**Written task**
Transcribe part of the agent-based modeling passage below, beginning at the words "By Christian Sjoberg, Chris" and stopping after "the design process.".

**Passage**
================================

By Christian Sjoberg, Chris Beorkrem, Jefferson Ellinger, and Alireza Karduni- Presented at ACSA 2017
Link to full paper
Computational tools used by designers exist within an ecosystem of software providing packages of functionality to the user. The ultimate goal of this project is to create an agent based modeling tool which can provide designers with a means of integrating human movement into the computational design process. In order to maximize the usability of the tool, this project has been developed as a package for Dynamo, the scripting environment for the BIM software Autodesk Revit. This tool was written primarily in Python programming language using the Dynamo API with some additional functionality provided by standard Dynamo components. This allows designers to use this tool within the context of scripts or graphs which they may already be producing during the design process.
Each type of object in a designer’s model may have different effects on the behavior of agents navigating the space. At their most basic level, walls serve to impede the movement of an agent, furniture impedes movement but not visual perception, and circulation elements such as stairs and elevators may serve as attractors pulling agents through a lobby towards levels above. Additionally, certain programmatic elements may attract or repel the agents based on their desires. This package for Dynamo will provide designers with a method for defining and integrating the effects that these elements may have on occupants into the computational processes they use for design.
This agent based tool requires four primary inputs. First, the user specifies the quantity of occupants that they wish to simulate. Agents must then receive a list of possible starting states. This is provided as an input to the tool in the form of a list of point locations. Third, the system requires a list of point locations to serve as the agent’s possible destinations. Starting and ending locations are then randomly matched in order to provide a location-target pair for each agent in the simulation. Finally, the user provides the system with an array of solid geometries defining the environment for the agents to occupy. These geometries are selected by the user from their Revit model. The user must also define the appropriate response to the agent to the objects provided. Some additional settings for agent speed and other variables can be manipulated by the user as well. These inputs create the basic conditions for the simulation.
In order to simulate the movement of occupants in a space, the system relies on a set of algorithms which provide the agents with a method for handling the presence of obstacles in their path. An agent’s ability to select an appropriate direction for movement relies primarily on information present within its field of vision. This field is created as an array of vectors radiating from the agent’s current location. In order to approximate the human field of vision, a set number of these vectors are arrayed at even intervals from the direction of the agent’s last step up to ninety degrees in either direction. Each array in the agent’s field of vision is cast out to the environment and returns a list of intersections with objects. The distance from the agent to the nearest intersection in the list provides the value for that vector of the agent’s vision. This calculation is repeated to form an array of distances which the agent can “see” at each interval of its vision. This creates the equivalent of two-dimensional vision consisting of a line of pixels with a brightness representing the visible distance in each direction. Using this basic vision, confined to a two-dimensional plane, the agent gathers basic distance information about its environment.
Once this information is collected for the agent’s current location, it must evaluate its possible movement vectors against reaching its target location. This is accomplished by scoring each vector of the view array. The view distance of the vector is multiplied by the inverse of the angle between the view vector and a vector to the agent’s target location. Distance values are normalized as a value between zero and one. The values for the angle between the view vector and target vector are also scaled to a value between zero and one. This ensures calculations reflect scoring relative to possible options by normalizing the values. These values are then be multiplied by a weight coefficient. This allows for adjustment of which factor the system will prioritize when selecting the appropriate movement vector. Weights in the system include user defined variables for agent behavior and response to specific object types. This formula effectively ensures that each view vector is scored by its chance of moving the agent toward the target without coming in contact with an obstacle. (Figure 2)

================================

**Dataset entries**
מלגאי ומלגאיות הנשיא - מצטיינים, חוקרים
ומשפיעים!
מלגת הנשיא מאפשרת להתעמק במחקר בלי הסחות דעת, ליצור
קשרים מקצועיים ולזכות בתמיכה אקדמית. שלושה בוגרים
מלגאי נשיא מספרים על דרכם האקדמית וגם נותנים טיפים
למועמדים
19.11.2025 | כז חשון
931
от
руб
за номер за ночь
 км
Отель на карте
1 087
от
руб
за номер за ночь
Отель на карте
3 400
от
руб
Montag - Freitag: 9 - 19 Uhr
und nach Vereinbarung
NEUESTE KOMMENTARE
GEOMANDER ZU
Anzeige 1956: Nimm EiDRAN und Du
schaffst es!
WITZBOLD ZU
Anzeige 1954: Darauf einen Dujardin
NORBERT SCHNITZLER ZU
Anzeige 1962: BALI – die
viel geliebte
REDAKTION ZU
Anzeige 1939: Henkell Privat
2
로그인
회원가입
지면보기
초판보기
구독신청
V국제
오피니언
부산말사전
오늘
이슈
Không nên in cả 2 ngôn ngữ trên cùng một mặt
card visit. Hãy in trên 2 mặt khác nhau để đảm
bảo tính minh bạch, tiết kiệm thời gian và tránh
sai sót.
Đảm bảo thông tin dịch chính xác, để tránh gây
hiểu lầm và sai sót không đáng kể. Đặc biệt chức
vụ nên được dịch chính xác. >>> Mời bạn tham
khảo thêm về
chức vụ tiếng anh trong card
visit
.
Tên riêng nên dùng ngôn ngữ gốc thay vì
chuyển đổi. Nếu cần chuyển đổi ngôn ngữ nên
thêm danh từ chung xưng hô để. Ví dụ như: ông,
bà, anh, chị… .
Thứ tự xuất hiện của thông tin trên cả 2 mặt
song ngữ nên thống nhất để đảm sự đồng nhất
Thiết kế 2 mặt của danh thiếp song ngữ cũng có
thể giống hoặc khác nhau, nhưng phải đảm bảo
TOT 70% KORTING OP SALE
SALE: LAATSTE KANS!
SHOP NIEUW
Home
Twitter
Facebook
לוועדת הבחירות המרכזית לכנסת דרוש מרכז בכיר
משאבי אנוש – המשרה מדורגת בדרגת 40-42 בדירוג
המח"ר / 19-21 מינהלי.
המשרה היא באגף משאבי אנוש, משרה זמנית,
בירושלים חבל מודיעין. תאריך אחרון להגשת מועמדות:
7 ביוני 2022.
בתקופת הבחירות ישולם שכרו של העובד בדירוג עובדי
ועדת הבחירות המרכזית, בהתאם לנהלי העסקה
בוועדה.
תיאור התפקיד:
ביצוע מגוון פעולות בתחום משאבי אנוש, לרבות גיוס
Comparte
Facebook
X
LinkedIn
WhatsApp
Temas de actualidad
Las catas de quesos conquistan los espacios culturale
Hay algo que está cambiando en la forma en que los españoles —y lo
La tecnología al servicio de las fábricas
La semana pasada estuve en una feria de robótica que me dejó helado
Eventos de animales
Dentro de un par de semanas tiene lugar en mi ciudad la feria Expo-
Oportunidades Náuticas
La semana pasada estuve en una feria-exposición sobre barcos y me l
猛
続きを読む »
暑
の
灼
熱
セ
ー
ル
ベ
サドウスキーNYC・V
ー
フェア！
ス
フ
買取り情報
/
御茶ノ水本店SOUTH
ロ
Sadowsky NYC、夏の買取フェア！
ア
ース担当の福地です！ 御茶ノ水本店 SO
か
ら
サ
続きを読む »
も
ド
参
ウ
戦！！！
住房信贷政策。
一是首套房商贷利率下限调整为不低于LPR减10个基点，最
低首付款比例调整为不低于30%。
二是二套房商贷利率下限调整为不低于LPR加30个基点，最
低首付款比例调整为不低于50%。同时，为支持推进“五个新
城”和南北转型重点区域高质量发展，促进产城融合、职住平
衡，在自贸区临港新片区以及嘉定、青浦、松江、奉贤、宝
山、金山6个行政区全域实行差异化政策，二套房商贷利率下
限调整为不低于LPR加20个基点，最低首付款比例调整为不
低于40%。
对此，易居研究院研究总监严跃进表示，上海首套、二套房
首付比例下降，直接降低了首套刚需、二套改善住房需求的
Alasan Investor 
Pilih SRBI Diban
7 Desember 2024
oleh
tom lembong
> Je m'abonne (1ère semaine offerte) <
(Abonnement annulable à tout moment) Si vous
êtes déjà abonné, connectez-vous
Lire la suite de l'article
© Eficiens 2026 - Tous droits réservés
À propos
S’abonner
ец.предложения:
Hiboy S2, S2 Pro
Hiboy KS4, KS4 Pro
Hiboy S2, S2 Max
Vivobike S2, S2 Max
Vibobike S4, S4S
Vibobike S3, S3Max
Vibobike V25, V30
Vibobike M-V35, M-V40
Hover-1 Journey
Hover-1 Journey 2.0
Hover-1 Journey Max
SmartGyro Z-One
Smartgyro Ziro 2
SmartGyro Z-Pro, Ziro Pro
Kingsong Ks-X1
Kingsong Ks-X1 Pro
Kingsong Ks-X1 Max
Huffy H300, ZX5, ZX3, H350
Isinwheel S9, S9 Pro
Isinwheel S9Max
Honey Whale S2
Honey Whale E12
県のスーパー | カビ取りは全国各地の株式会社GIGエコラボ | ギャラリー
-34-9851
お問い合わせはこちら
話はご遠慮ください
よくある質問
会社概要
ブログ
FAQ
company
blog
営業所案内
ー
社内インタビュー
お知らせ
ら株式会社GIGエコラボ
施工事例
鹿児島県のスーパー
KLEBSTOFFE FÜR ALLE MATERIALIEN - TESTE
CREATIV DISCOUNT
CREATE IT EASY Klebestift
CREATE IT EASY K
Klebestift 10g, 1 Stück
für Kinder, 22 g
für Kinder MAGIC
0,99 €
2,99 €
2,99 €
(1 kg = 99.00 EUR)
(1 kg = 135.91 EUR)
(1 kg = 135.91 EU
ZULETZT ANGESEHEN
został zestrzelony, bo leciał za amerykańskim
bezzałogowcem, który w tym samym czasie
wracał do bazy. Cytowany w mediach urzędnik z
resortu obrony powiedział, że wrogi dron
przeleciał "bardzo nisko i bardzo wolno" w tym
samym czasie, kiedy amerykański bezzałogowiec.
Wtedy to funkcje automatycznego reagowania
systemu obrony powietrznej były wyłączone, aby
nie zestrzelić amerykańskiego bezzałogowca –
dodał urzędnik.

================================

**Solved exercise**
By Christian Sjoberg, Chris Beorkrem, Jefferson Ellinger, and Alireza Karduni- Presented at ACSA 2017
Link to full paper
Computational tools used by designers exist within an ecosystem of software providing packages of functionality to the user. The ultimate goal of this project is to create an agent based modeling tool which can provide designers with a means of integrating human movement into the computational design process. In order to maximize the usability of the tool, this project has been developed as a package for Dynamo, the scripting environment for the BIM software Autodesk Revit. This tool was written primarily in Python programming language using the Dynamo API with some additional functionality provided by standard Dynamo components. This allows designers to use this tool within the context of scripts or graphs which they may already be producing during the design process.